ABOVE: Hera Jay Brown, photo via Hera Jay Brown’s Twitter.
Minorities make up the majority of the latest group of U.S. college students to be named Rhodes Scholars, and the class includes the first transgender woman selected for the prestigious program.
The Rhodes Trust announced the 32 selections late Saturday after two days of discussions over 236 applicants from 90 different colleges and universities across the country.
Along with University of Tennessee graduate Hera Jay Brown, who is the first transgender woman in the program, this year’s class also includes two non-binary scholars.
“As our rights and experiences as women are under threat, this moment has given me pause to reflect on what an honor it is to pave this path,” Brown posted on Twitter after the announcement.
It’s Trans Awareness Month; I can’t imagine a better time to announce that I’m the first trans woman elected as a Rhodes scholar. As our rights and experiences as women are under threat, this moment has given me pause to reflect on what an honor it is to pave this path.
— Hera Jay (@herajaybrown) November 24, 2019
There are students from universities well known for their academics, such as the Massachusetts Institute of Technology, Harvard University and Duke University. The list also includes the first Rhodes Scholar from the University of Connecticut.
The 32 people chosen will start at least two years of all-expenses paid study next fall at Oxford University in England along with students from over 60 countries.
The studies undertaken by the scholars include research into the escape from danger reflex in zebrafish to better understand how the human brain deals with stress and how to make computer vision more humanlike.
The research also includes studies into human behavior, including the prevalence of sex work among refugees, the impact of nuclear testing on the American Southwest, how to use online cryptocurrency to improve conditions in the world’s largest Syrian refugee camp and defending the rights of migrants to the United States.
Winners of the scholarships include Daine A. Van de Wall, who is a brigade commander at the United States Military Academy, which is the highest-ranking cadet position at West Point.
Other scholars selected this year include students who were homeschooled before their university studies and some who are the first people in their families to go to college.
Arielle Hudson is a second-generation student at the University of Mississippi who remembered visiting campus with her mother, who holds two degrees from the school.
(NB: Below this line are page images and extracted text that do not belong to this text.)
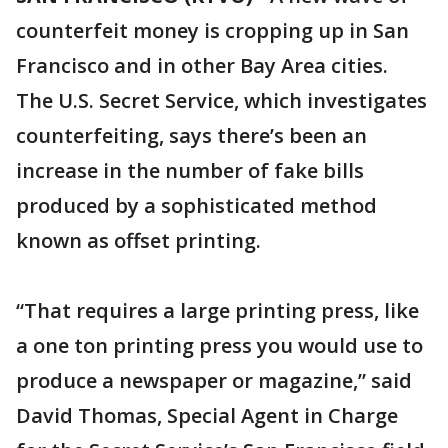
counterfeit money is cropping up in San
Francisco and in other Bay Area cities.
The U.S. Secret Service, which investigates
counterfeiting, says there’s been an
increase in the number of fake bills
produced by a sophisticated method
known as offset printing.
“That requires a large printing press, like
a one ton printing press you would use to
produce a newspaper or magazine,” said
David Thomas, Special Agent in Charge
She always thought she would go to college out of state until she received a full scholarship through a Mississippi teaching program.
“When I received the scholarship, I started to think about how I would make a difference here,” Hudson told the university in a statement.
Now her work will come full circle. Hudson plans to seek master’s degrees in comparative social policy and comparative international education, then come back to Mississippi’s poor Delta region to teach for five years to fulfill her scholarship requirement.
Rhodes Scholarships were created in 1902 in the will of Cecil Rhodes, a British businessman and Oxford alum who was a prime minister of the Cape Colony in present-day South Africa.